Stored dataset items
------------------------------------------------------------

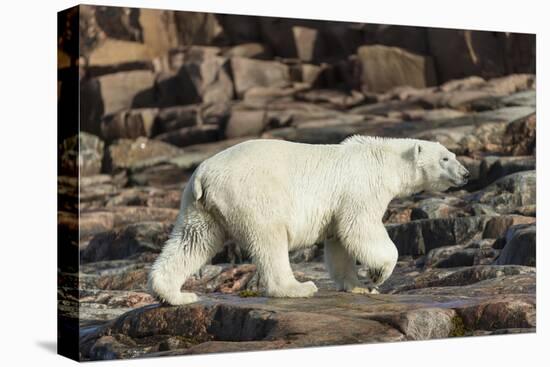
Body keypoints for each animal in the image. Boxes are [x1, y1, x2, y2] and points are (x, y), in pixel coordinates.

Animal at [149, 135, 472, 304]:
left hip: (201, 206)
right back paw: (298, 288)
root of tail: (203, 174)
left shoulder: (339, 204)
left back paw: (175, 294)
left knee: (193, 241)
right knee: (270, 239)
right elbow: (361, 228)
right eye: (445, 158)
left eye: (453, 154)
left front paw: (357, 285)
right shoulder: (361, 187)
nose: (467, 174)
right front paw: (378, 274)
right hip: (253, 194)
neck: (384, 159)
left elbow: (340, 240)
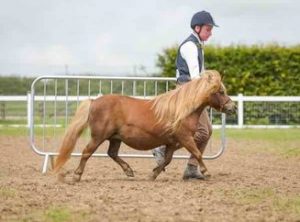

------------------------------------------------------------

Reproduce every entry word for word, but skip any pictures.

§ Task result
Body keypoints for each animal in the image. Boxes are [x1, y1, x2, y2] and points are (x, y), in pixel coordinates.

Animal at [149, 135, 472, 304]:
left hip: (201, 206)
right back paw: (298, 288)
root of tail: (203, 174)
left shoulder: (339, 204)
left back paw: (175, 294)
left knee: (193, 241)
right knee: (270, 239)
right elbow: (361, 228)
right eye: (445, 158)
left eye: (453, 154)
left front paw: (357, 285)
right shoulder: (361, 187)
nose: (467, 174)
right front paw: (378, 274)
right hip: (253, 194)
neck: (384, 159)
left elbow: (340, 240)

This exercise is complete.